Bij rechterlijke beslissing werd bepaald dat verzoeker aan zijn ex-echtgenote alimentatie ten behoeve van hun twee kinderen moest betalen. De ex-echtgenote verzocht het LBIO om de inning over te nemen. Het LBIO nam de inning over en droeg de zaak op enig moment ter incasso aan de deurwaarder over. De deurwaarder legde beslag op het banksaldo van verzoeker.
Verzoeker klaagde bij de Nationale ombudsman erover dat het LBIO de deurwaarder opdracht had gegeven om beslag op zijn bankrekening te leggen.

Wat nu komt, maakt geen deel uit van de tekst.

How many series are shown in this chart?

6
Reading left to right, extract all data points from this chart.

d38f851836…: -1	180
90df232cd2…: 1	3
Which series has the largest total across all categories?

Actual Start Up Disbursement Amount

Voor de beoordeling van de klacht moest allereerst worden vastgesteld of het LBIO de inning van de kinderalimentatie terecht had overgenomen. De Nationale ombudsman toetste dus eerst aan artikel 1:408 van het Burgerlijk Wetboek. De Nationale ombudsman oordeelde dat het LBIO de inning mocht overnemen en dat het LBIO deze dan ook terecht had overgenomen.

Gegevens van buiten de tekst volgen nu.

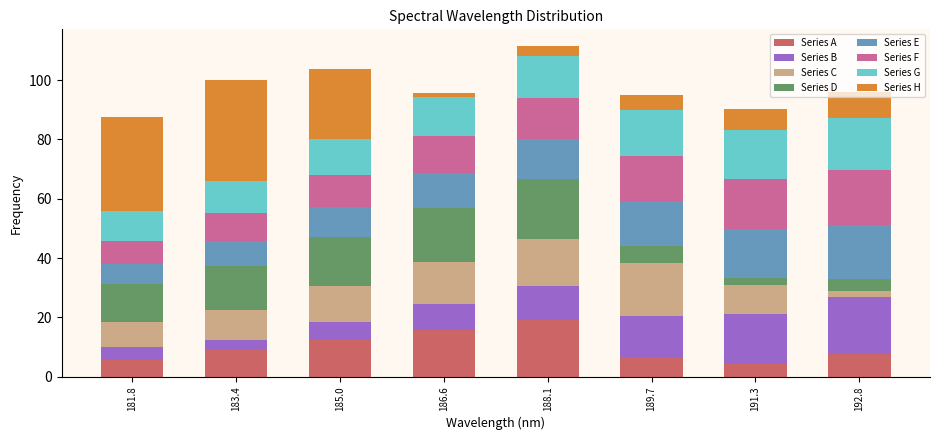

What is the minimum value for Series A?

4.3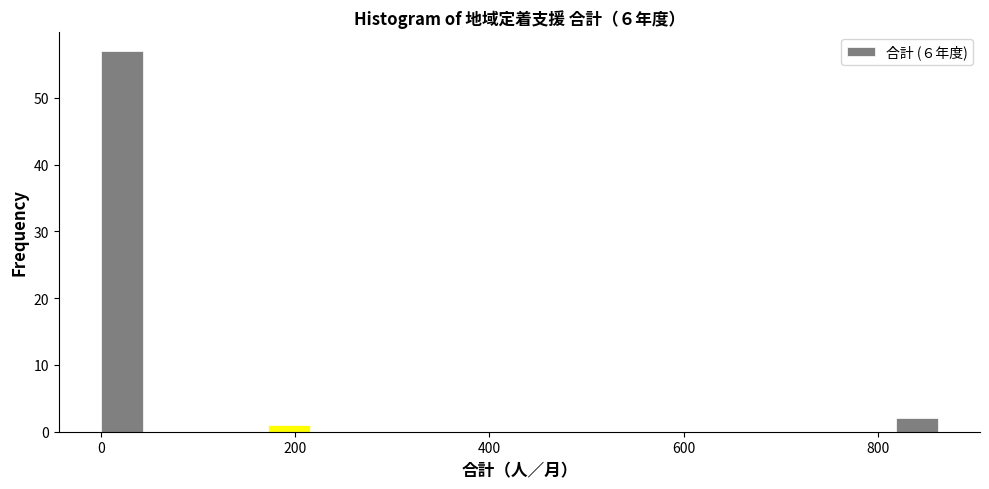

Read against the x-axis, roughly where is the centre of the tallest bar?

20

Verder overwoog de Nationale ombudsman dat verzoeker na de inningovername door het LBIO aan het LBIO moest betalen. Hij bleef echter rechtstreeks aan zijn ex-echtgenote betalen. Verder stelde de Nationale ombudsman vast dat verzoeker door het LBIO op de hoogte was gesteld van de mogelijkheid dat overgegaan kon worden tot incassomaatregelen. Verzoeker moest er dus ernstig rekening mee houden dat incassomaatregelen, zoals beslag, zonder nadere aankondiging zouden worden genomen, toen hem door het LBIO en de deurwaarder was meegedeeld om niet rechtstreeks aan zijn ex-echtgenote te betalen. Toen verzoeker vervolgens nog steeds verzuimde om zijn betalingsverplichting aan het LBIO te voldoen, mocht het LBIO verdergaande maatregelen treffen. Overdracht van de zaak aan de deurwaarder achtte de Nationale ombudsman een passend middel en achtte de klacht dan ook niet gegrond.
De Nationale ombudsman toetste aan het redelijkheidsvereiste
Verder klaagde verzoeker erover dat het LBIO over een bepaalde periode de achterstand in de alimentatie verkeerd had berekend.